TEXT FOR ANALYSIS below:
Skip to main content

A comprehensive benchmarking and profiling tool designed for JAX in HPC environments, offering automated instrumentation, strong/weak scaling analysis, and performance visualization.

Project description

JAX HPC Profiler

Build Code Formatting Tests Notebooks GPLv3 License

JAX HPC Profiler is a tool designed for benchmarking and visualizing performance data in high-performance computing (HPC) environments. It provides functionalities to generate, concatenate, and plot CSV data from various runs.

Table of Contents

Introduction

JAX HPC Profiler allows users to:

  1. Generate CSV files containing performance data.
  2. Concatenate multiple CSV files from different runs.
  3. Plot the performance data for analysis.

Installation

To install the package, run the following command:

pip install jax-hpc-profiler

Generating CSV Files Using the Timer Class

To generate CSV files, you can use the Timer class provided in the jax_hpc_profiler.timer module. This class helps in timing functions and saving the timing results to CSV files.

Example Usage

import jax
from jax_hpc_profiler import Timer

def fcn(m, n, k):
    return jax.numpy.dot(m, n) + k

timer = Timer(save_jaxpr=True)
m = jax.numpy.ones((1000, 1000))
n = jax.numpy.ones((1000, 1000))
k = jax.numpy.ones((1000, 1000))

timer.chrono_jit(fcn, m, n, k)
for i in range(10):
    timer.chrono_fun(fcn, m, n, k)

meta_data = {
  "function": "fcn",
  "precision": "float32",
  "x": 1000,
  "y": 1000,
  "z": 1000,
  "px": 1,
  "py": 1,
  "backend": "NCCL",
  "nodes": 1
}
extra_info = {
    "done": "yes"
}

timer.report("examples/profiling/test.csv", **meta_data,  extra_info=extra_info)
End of TEXT FOR ANALYSIS.
SUPPLIED ENTRIES below:
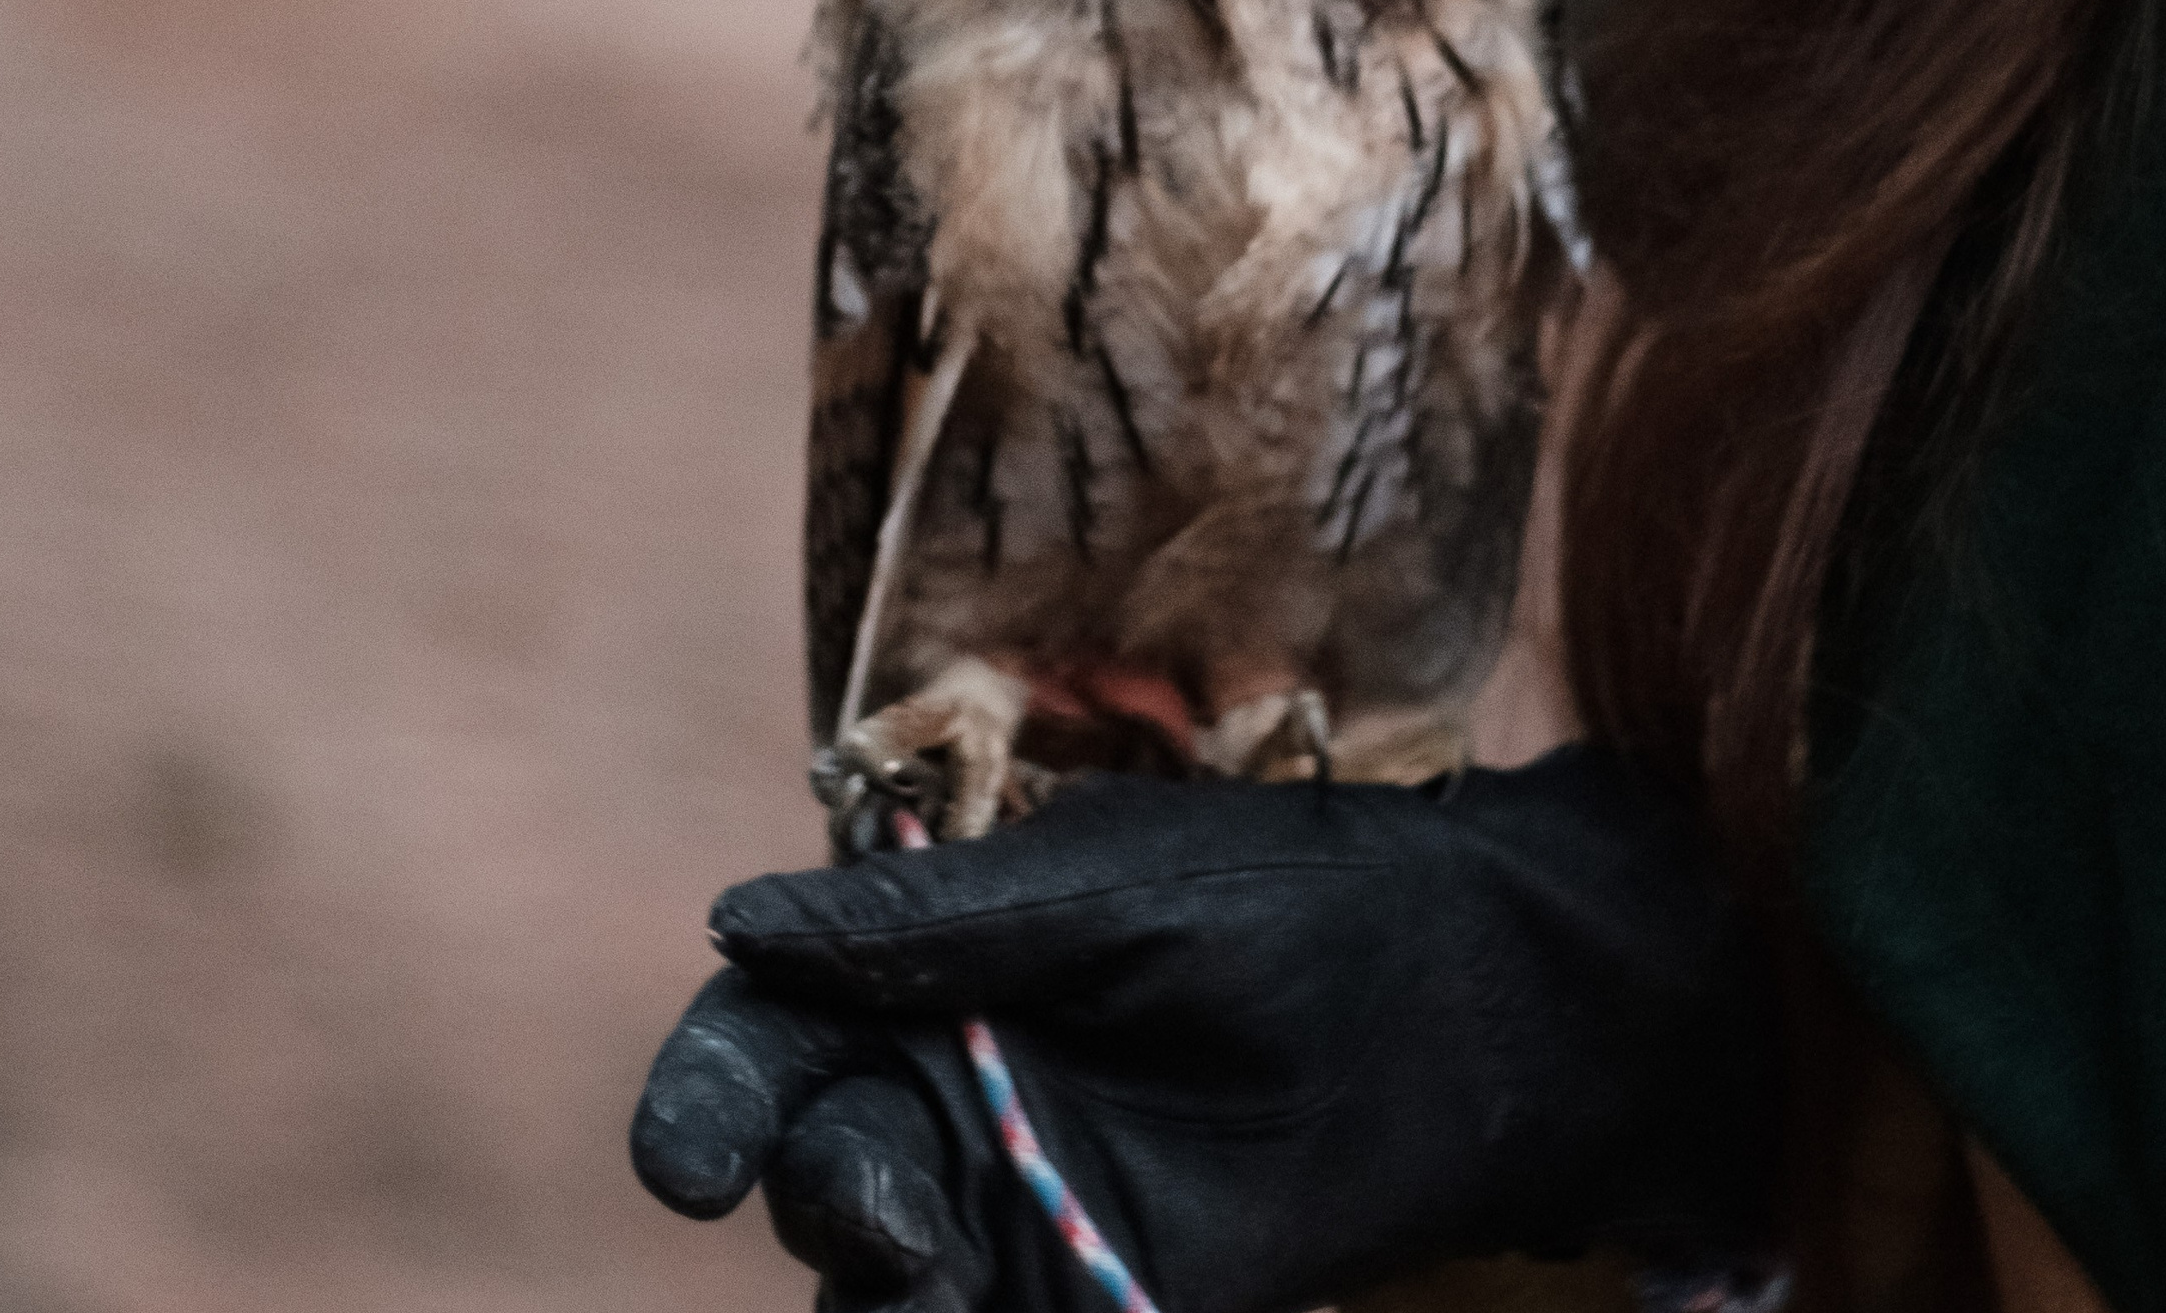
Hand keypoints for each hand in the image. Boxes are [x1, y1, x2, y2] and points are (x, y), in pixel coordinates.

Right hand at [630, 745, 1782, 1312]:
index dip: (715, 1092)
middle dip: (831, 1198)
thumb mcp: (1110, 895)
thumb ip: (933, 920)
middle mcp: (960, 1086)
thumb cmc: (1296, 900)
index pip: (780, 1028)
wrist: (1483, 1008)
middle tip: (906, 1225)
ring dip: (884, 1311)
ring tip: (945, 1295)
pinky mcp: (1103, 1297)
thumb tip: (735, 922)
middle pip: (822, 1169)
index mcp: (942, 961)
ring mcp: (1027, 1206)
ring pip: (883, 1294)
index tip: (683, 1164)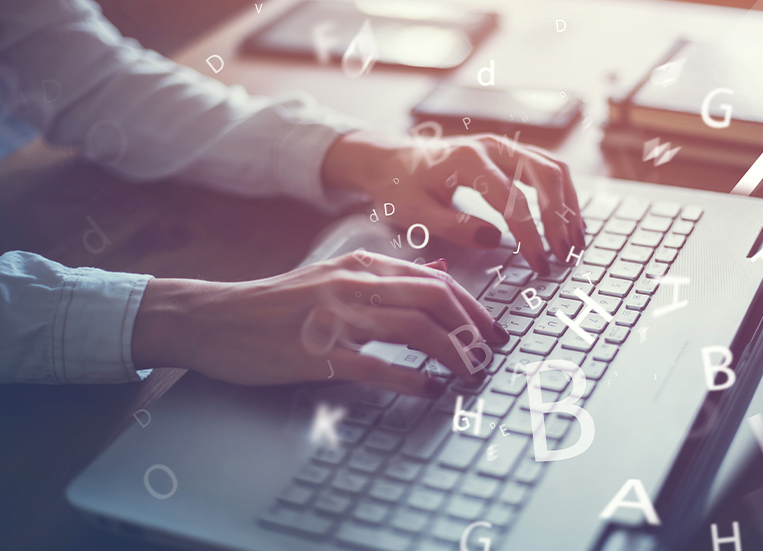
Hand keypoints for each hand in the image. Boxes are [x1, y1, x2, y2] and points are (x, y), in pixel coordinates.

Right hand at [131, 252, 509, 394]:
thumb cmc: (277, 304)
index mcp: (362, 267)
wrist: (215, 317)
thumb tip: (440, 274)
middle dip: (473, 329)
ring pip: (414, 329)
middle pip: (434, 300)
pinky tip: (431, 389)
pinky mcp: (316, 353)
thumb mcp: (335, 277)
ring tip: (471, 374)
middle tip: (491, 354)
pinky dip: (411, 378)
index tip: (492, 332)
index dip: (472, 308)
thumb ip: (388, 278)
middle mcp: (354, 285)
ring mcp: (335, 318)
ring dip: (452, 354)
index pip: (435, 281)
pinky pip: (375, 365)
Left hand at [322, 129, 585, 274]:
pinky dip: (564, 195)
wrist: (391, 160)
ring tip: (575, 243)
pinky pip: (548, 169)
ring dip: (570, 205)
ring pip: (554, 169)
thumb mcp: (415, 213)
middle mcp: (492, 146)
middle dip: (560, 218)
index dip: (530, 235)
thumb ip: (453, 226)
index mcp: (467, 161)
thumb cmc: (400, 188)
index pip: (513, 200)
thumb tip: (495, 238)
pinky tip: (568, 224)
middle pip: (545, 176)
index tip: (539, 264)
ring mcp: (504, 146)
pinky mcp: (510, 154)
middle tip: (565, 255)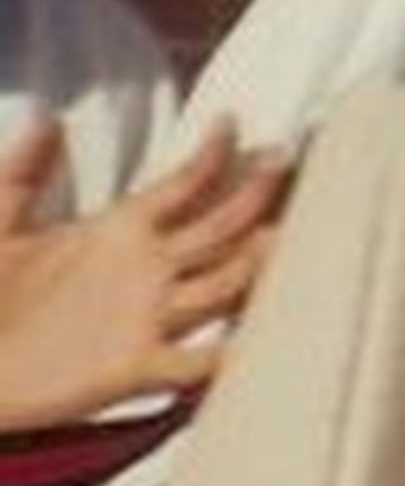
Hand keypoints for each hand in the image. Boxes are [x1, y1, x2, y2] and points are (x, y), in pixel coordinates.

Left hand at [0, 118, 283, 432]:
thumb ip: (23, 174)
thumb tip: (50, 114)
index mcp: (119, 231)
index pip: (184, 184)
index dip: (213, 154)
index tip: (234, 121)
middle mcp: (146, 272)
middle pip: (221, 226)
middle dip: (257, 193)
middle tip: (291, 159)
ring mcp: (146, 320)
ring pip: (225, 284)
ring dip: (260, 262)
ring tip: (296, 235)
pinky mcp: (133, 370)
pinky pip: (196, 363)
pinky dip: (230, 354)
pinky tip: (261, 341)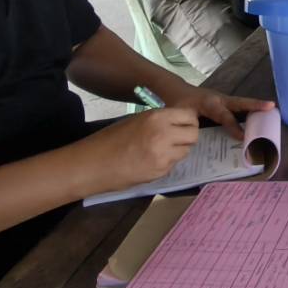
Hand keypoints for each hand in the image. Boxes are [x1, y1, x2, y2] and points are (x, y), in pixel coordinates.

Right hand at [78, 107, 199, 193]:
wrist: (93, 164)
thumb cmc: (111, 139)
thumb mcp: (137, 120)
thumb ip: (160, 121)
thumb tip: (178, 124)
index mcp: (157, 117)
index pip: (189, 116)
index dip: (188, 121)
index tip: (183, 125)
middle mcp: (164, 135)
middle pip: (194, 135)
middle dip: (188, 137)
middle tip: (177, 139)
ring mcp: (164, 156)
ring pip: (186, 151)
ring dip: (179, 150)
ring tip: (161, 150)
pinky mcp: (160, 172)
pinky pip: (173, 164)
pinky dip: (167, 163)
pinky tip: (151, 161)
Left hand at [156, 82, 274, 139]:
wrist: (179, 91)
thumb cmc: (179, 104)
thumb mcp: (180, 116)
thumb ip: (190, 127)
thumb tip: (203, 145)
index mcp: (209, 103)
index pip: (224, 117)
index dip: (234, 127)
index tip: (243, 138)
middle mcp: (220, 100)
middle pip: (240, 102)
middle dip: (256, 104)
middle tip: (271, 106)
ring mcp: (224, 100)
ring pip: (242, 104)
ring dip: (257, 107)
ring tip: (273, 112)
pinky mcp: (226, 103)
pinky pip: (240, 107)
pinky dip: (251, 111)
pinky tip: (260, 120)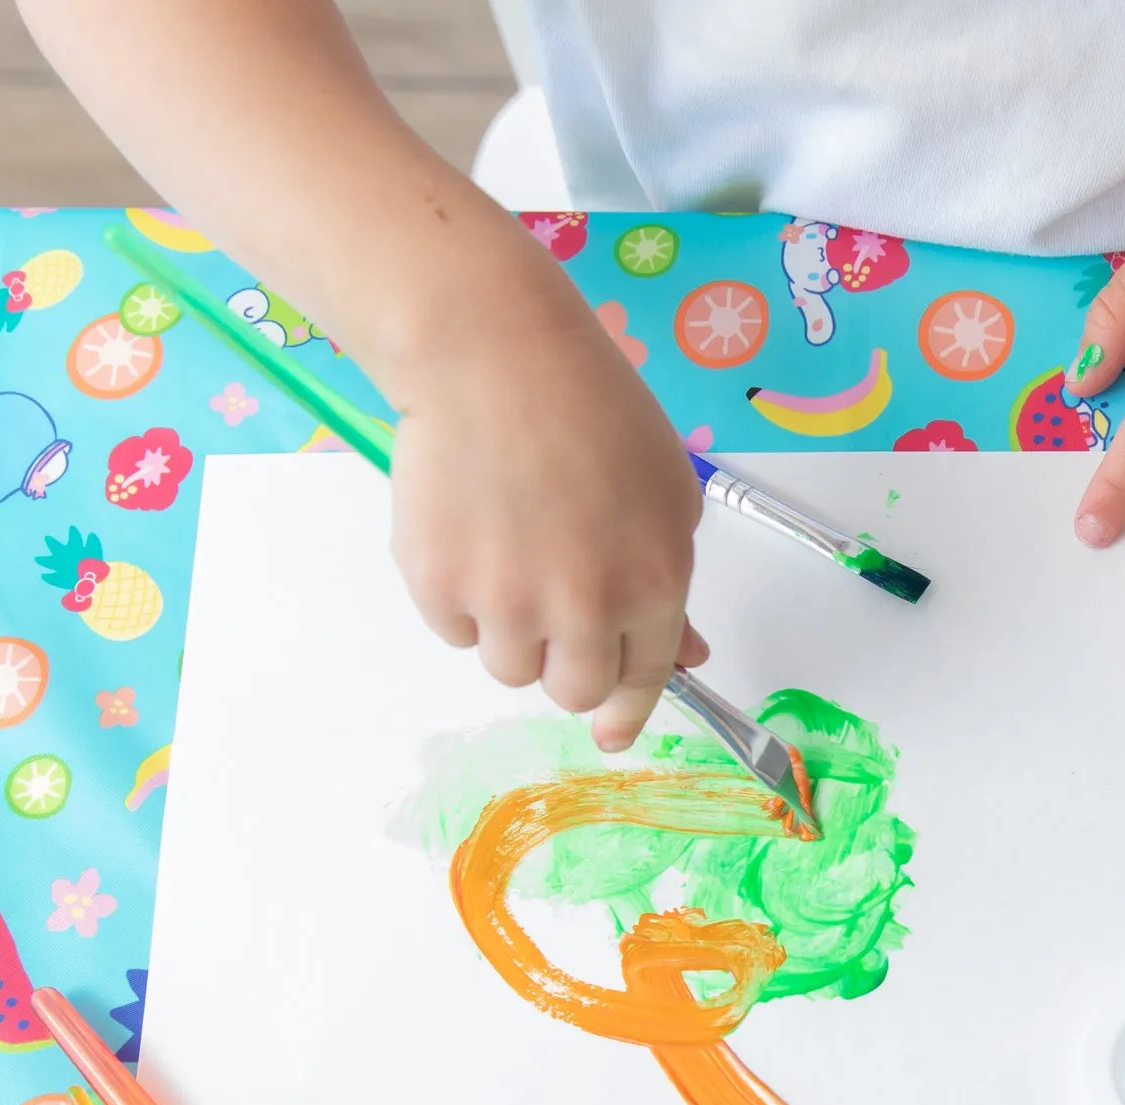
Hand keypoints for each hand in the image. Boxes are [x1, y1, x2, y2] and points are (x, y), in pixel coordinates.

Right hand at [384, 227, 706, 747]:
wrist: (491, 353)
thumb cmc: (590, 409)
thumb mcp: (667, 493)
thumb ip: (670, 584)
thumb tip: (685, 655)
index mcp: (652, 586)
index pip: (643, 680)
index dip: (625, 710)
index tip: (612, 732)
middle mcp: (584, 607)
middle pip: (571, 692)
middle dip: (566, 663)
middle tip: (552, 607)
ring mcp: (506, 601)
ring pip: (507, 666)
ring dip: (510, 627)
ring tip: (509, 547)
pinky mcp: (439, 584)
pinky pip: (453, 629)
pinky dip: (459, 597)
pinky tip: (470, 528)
End of SUPPLIED ENTRIES.
## WORK ITEM
Continue the JAX HPC Profiler project description from its last line.

## REPLY TO THE TASK
timer.report has sensible defaults and this is the API for the Timer class:

  • csv_filename: The path to the CSV file to save the timing data (required).
  • function: The name of the function being timed (required).
  • x: The size of the input data in the x dimension (required).
  • y: The size of the input data in the y dimension (by default same as x).
  • z: The size of the input data in the z dimension (by default same as x).
  • precision: The precision of the data (default: "float32").
  • px: The number of partitions in the x dimension (default: 1).
  • py: The number of partitions in the y dimension (default: 1).
  • backend: The backend used for computation (default: "NCCL").
  • nodes: The number of nodes used for computation (default: 1).
  • md_filename: The path to the markdown file containing the compiled code and other information (default: {csv_folder}/{x}{px}{py}{backend}{precision}_{function}.md).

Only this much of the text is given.